Siham Hassan Husballah (سهام حسن حسب الله; died 26 October 2025) was a Sudanese human rights activist and politician. She served two terms as a member of parliament in the National Assembly of Sudan between 2016 and 2019, representing Darfur.

== Early life and education ==
Hassan was born and raised in North Darfur, Sudan. In 2006, she graduated from El Zalingei University with a degree in physics. Hassan lived in Al-Fashir.

== Political career ==
Hassan was a member of the Justice and Liberation Party. In 2011, she was one of the signatories of the Darfur Peace Agreement, signed in Doha, between the Sudanese government and the Liberation and Justice Movement.

She was elected as a member of parliament in 2016, becoming the youngest person to be elected in the history of Sudan. Hassan served two terms as an MP before parliament was dissolved following the 2019 coup d'état. During her time as an MP, she advocated for the people of Darfur, bringing attention to ongoing violence in the region and raising urgent questions with government ministers about the situation there, describing ongoing episodes of "heinous and flagrant violations of human rights". Hassan accused the central government of lacking a clear vision or strategy for addressing the instability in Darfur; she criticised the 2016 Darfurian status referendum as drawing attention away from the need to promote a national dialogue in Darfur to establish peace.

After her term concluded, Hassan expressed regret that she had been unable to improve the welfare of Sudanese people, particularly in Darfur, blaming this on partisan politics among her fellow parliamentarians. After her death, she was recognised by Medameek for playing an important role in the 2017 arrest of the war lord Musa Hilal after she submitted an urgent question to the Minister of Defence, Salem Ali Salem, about crimes being committed by Hilal against civilians. Hassan was also recognised for speaking out on women's issues, calling on Omar al-Bashir to ensure gender equality to different ethnicities and regions in Sudan.

== Sudanese civil war and death ==
After leaving parliament, Hassan moved back to Al-Fashir, where she ran a takaya, a community kitchen that fed the hungry in the city, particularly following the outbreak of the Sudanese civil war in 2023.

During the war, Hassan received threats from militias associated with the Rapid Support Forces, though opted to remain in Al-Fashir. In June 2024, she was arrested by the intelligence forces of the Sudan Liberation Movement/Army, a Darfuri rebel group in conflict against the RSF. Hassan was detained for nine days, during which time it was alleged she had been whipped and verbally abused. The SLM denied having been involved in her detention.

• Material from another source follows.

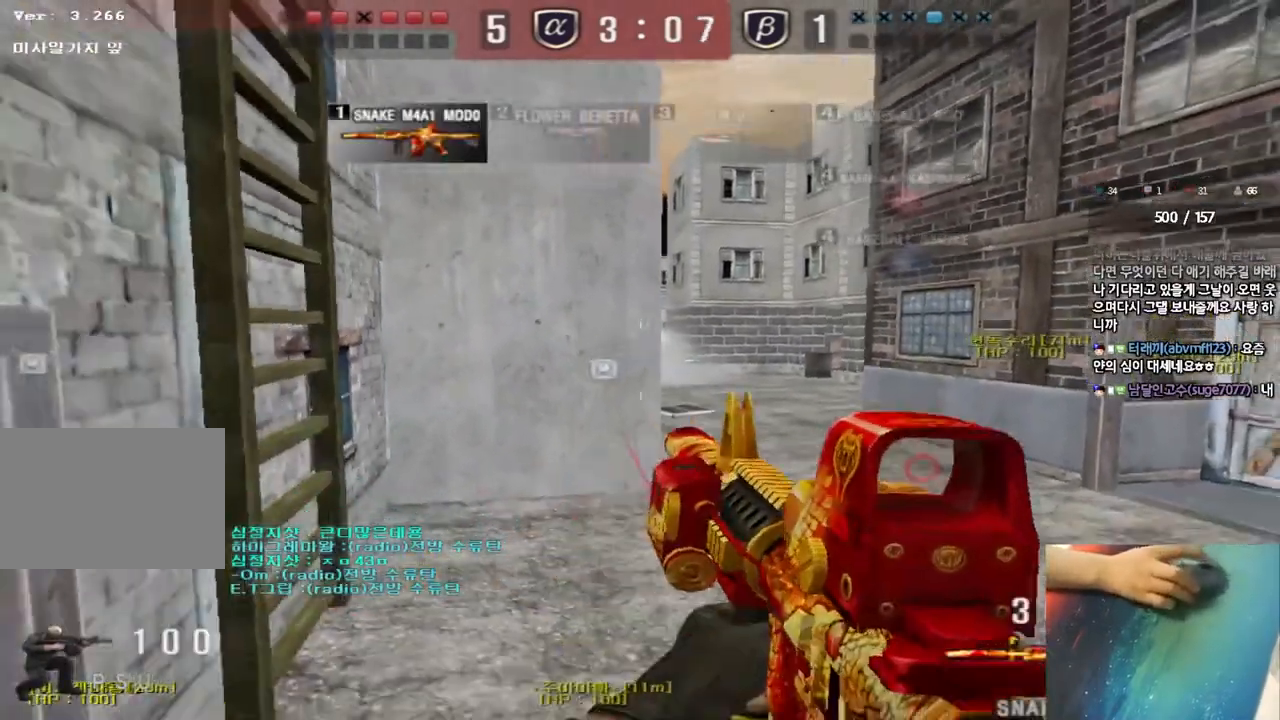
{"keys": [], "events": [[50, "ctrl", "up"], [233, "ctrl", "down"], [250, "d", "up"], [283, "s", "up"], [283, "space", "down"], [383, "space", "up"], [400, "ctrl", "up"]]}
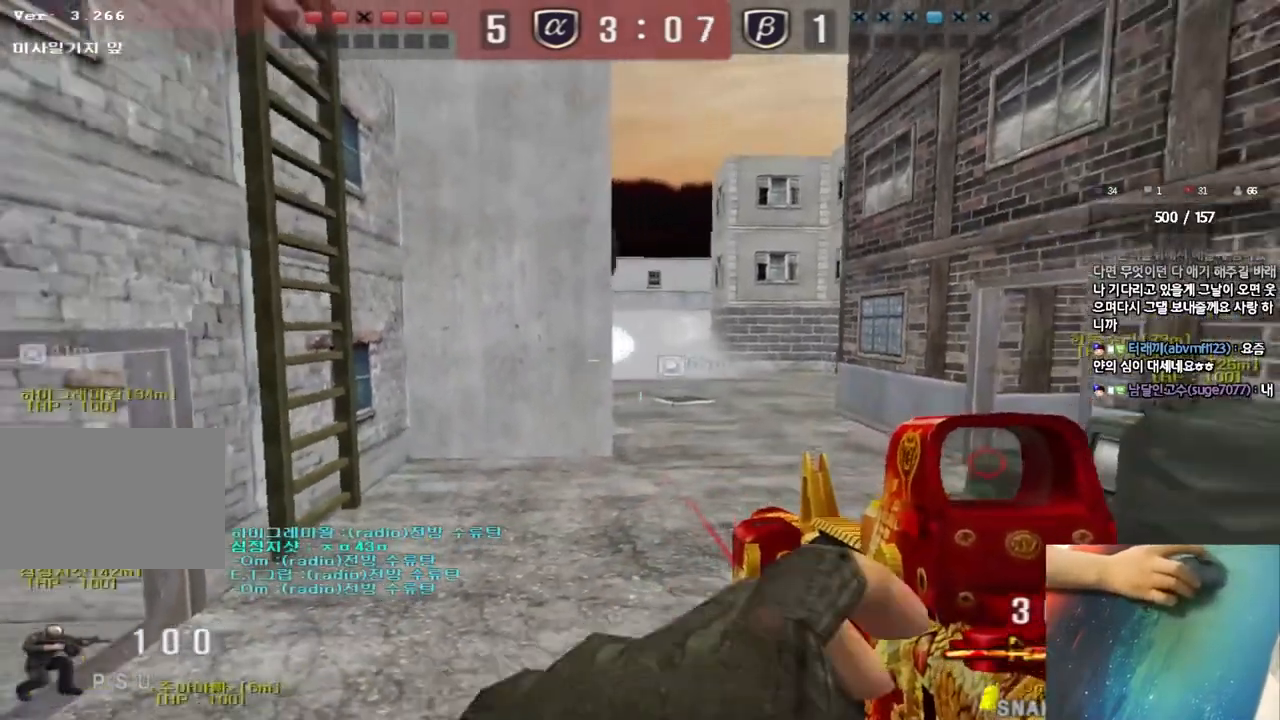
{"keys": ["d", "s"], "events": [[50, "a", "down"], [50, "s", "down"], [117, "ctrl", "down"], [267, "a", "up"], [267, "ctrl", "up"], [317, "d", "down"]]}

In October 2025, the Rapid Support Forces gained control of Al-Fashir following a year-long siege. It was subsequently reported that Hassan had been among a group of people killed late on 26 October in what witnesses described as a targeted attack in the neighbourhood in which she lived. It was reported that many takaya volunteers had been killed during the occupation of the city.

The Sudanese Doctors Network called the killings of Hassan and others in Al-Fashir a "heinous massacre" and an "act of ethnic cleansing".